- Tarefa proposta A -
Segundo o trecho sobre os refugiados palestinos, em que ano foi criada a UNRWA?
- Tarefa proposta B -
Dê continuidade ao trecho sobre os refugiados palestinos a partir da última frase apresentada.

- Trecho da fonte -
□ □ □
O mesmo ocorre para os palestinos que, vivendo em território israelense – como reconhecido por seus aliados – decidiram aceitar a proposta de obter cidadania israelense, durante os chamados Acordos de Oslo, no início da década de 1990. Hoje, com uma rota complicada de negociações sobre a sua condição e sem grandes soluções alcançadas, esses “árabes israelenses”, como são classificados, são vetados também de outros países vizinhos. O resultado dessas políticas e desses desencontros é que milhares de palestinos não têm qualquer nacionalidade oficial: integram o grupo de “pessoas sem Estado” já tão extenso no âmbito internacional.

Para sair de Israel, alguns palestinos recorrem aos documentos de viagem emitidos pela vizinha Jordânia, o que também não lhes garante quaisquer direitos civis. De fato, para viajar para a Jordânia, mesmo com esses documentos, precisam pagar pelo visto ao entrar no país, como os outros estrangeiros. Os palestinos formam parte do grupo de refugiados mais antigo – assim reconhecidos internacionalmente – ao qual se dedica a Agência da ONU para os Trabalhos de Apoio, para os Refugiados Palestinos (UNRWA, em inglês), criada pouco depois da própria ONU, em 1949.

Um refugiado palestino, segundo a agência, é qualquer pessoa “cujo lugar de residência normal era a Palestina durante o período entre 1º de Junho de 1946 até 15 de Maio de 1948 e que perderam tanto os lares quanto os meios de subsistência como resultado do conflito de 1948”.
□ □ □
- Linhas -

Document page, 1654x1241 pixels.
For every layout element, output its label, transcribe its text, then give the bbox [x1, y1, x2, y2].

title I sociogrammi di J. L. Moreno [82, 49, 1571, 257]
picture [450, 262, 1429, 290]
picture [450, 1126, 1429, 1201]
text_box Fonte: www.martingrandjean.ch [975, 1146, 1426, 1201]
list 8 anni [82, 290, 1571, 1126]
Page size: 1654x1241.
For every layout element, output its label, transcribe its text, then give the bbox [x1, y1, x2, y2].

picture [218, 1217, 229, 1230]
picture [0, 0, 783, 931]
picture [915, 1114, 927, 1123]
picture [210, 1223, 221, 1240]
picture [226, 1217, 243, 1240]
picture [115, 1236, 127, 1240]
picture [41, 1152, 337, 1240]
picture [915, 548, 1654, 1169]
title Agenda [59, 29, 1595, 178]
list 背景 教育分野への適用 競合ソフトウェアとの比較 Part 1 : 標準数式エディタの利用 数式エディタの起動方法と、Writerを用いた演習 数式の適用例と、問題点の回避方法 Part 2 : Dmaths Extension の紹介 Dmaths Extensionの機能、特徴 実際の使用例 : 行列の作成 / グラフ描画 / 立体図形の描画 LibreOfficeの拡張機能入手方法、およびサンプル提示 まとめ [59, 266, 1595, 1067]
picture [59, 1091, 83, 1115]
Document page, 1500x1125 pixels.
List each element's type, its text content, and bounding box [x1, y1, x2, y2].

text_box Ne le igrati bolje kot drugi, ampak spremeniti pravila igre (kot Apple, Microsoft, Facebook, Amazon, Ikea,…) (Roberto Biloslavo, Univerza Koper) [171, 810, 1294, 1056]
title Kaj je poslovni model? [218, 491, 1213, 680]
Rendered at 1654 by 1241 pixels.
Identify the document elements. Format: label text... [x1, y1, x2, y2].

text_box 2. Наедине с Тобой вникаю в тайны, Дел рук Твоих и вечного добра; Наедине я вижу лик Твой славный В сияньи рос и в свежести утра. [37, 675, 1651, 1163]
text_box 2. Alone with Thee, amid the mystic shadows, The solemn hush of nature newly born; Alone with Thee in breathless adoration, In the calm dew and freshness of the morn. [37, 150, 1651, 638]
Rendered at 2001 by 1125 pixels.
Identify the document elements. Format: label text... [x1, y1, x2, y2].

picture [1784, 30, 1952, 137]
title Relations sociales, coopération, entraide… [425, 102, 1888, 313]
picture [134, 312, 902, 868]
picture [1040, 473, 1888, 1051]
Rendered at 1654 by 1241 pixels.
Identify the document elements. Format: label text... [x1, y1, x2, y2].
□ □ □
- Resposta A -
Em 1949.

- Resposta B -
Além disso, também os descendentes dos homens palestinos reconhecidos como refugiados são considerados refugiados. O mandato da agência se estende entre Jordânia, Síria, Líbano e os territórios palestinos: a Cisjordânia e a Faixa de Gaza. Segundo a Sociedade Acadêmica Palestina para o Estudo dos Assuntos Internacionais (PASSIA, em inglês) as condições dos refugiados palestinos no Líbano são as piores: vivem em campos lotados, não têm cidadania ou nacionalidade, sofrem várias restrições empregatícias e são proibidos de adquirir propriedades.

 

Cooperação internacional

Em 2009, os EUA e a União Europeia eram os maiores doadores da UNRWA, mas, por conta da crise internacional e do corte dos gastos, ambos reduziram drasticamente a contribuição, enquanto a população de refugiados continua crescendo. Por outro lado, o Brasil recentemente incrementou em 700% a sua contribuição anual, o que significa que serão enviados 7,5 milhões de dólares à agência em 2012. O aumento foi anunciado em maio, pela Chefe da Representação Brasileira para a Autoridade Palestina na Cisjordânia, Ligia Maria Scherer.

Tanto Israel quanto a Autoridade Palestina recebem financiamento internacional para a sua subsistência. Além disso, comunidades judias de todo o mundo enviam dinheiro e apoio às mais variadas instituições israelenses, como museus, escolas religiosas, hospitais e sinagogas. É possível observar construções modernas e ambulâncias, por exemplo, frequentemente estampadas com os nomes das famílias que as financiaram.

A Autoridade Nacional Palestina (ANP) – órgão reconhecido oficialmente por 129 países como representante político do futuro Estado Palestino – recebe contribuições diretas de vários membros da ONU, como a Noruega, o Reino Unido, o Japão e os Estados Unidos. Também a UNRWA, através de doações de vários países, contribui com a realização dos trabalhos da ANP, como a construção de estradas e de unidades habitacionais.

São questões delicadas, que tocam diretamente a dimensão política do reconhecimento da ocupação e da condição dos palestinos, alguns dos quais vivendo em comunidades refugiadas. Transformar as áreas em que vivem, sob esse estatuto, em zonas efetivamente residenciais lhes tira a representação como vítimas, deslocadas em razão de um conflito ainda ativo. Além disso, não lhes proporciona melhores condições econômicas ou de subsistência, principalmente em se tratando do território sob bloqueio israelense. Os Palestinos continuam dependentes de ajuda externa, sujeitos às imposições israelenses e desprovidos de autonomia.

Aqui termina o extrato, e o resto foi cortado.